This video from Britain says about itself:
The Hypocrisy World Cup: Playfair Qatar’s Stephen Russell on Qatar 2022 rights abuses
19 May 2015
Presentation from a press conference to launch a campaign calling on FIFA’s sponsors to step up and deal with the workers’ human rights abuses endemic in the preparations for the Qatar World Cup. Take action online by emailing the sponsors here.
By Kadeem Simmonds and Paul Donovan in Britain:
WEST HAM FANS CRY FOUL OVER QATAR ABUSES
Monday 22nd August 2016
Protesters descend on new stadium to highlight horror
WEST HAM’S first Premier League match at their newly acquired London Olympic Stadium was used yesterday by a trade union and football supporter-backed campaign to highlight the ongoing horror of Qatar’s World Cup preparation.
Thousands of migrant workers have been exploited building the infrastructure for the 2022 tournament in conditions that were likened to those in “tenement slums in Victorian London” by general union GMB last year.
Yesterday’s day of action marks the start of many by Playfair Qatar, the TUC’s campaign with the Football Supporters’ Federation to raise awareness of the exploitation and abuse of rights faced by workers in the Gulf state.
Campaign co-ordinator and TUC policy officer Stephen Russell told the Star: “This stadium was at the heart of the safest Olympics ever — no-one lost their lives.
“If these standards can be applied for the Olympics they can also happen for the World Cup.
“As a mega-sporting event it stands in stark contrast to the situation in Qatar where hundreds, if not thousands, of people are at risk building both the infrastructure and stadia.”
It has been well documented that some 1,200 migrant workers have lost their lives while preparing for the Qatar World Cup.
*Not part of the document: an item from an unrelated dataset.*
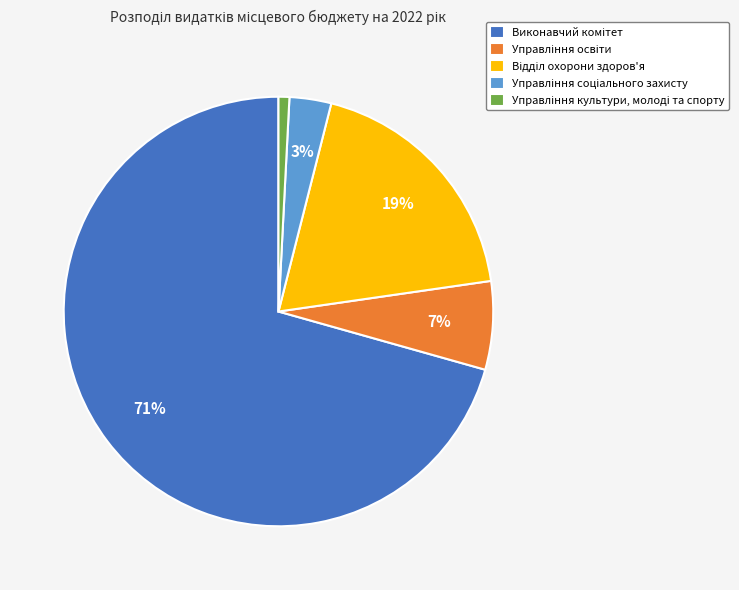

How many slices are in this pie chart?

5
However the Qatar Ministry of Health has estimated that there could be 7,000 deaths before a ball is kicked.
Treasurer of Southern and Eastern TUC Colin Bull questioned why Qatar has failed to match the good health and safety record of the Olympic stadium in London.
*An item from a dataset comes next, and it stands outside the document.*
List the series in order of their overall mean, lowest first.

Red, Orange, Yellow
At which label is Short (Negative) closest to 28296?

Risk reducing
“There are two or three deaths a day in Qatar,” he told the Star. “I don’t see why they cannot adopt the same standards we have in this country.”
“Whatever faults West Ham might have, there is a unionised workforce here and health and safety is a priority,” he said.
Mr Russell highlighted that Fifa has the power to put pressure on the Qatari government to ensure that proper health and safety and work conditions are applied, though football’s world governing body has continually ignored calls from the ITUC, GMB and Amnesty International to strip Qatar of the tournament.
“It is making no effort to reform,” Mr Russell added. “Qatar continues with the Kafala system which binds people in jobs for five years, unable to quit and go to another employer or even just to leave and go back to their families.
“I am not sure what Fifa stand to gain from refusing to act. If Fifa doesn’t take action in Qatar, as the only remaining agency able to compel the Qataris — who clearly have no interest in reforming themselves — then they will have blood on their hands.”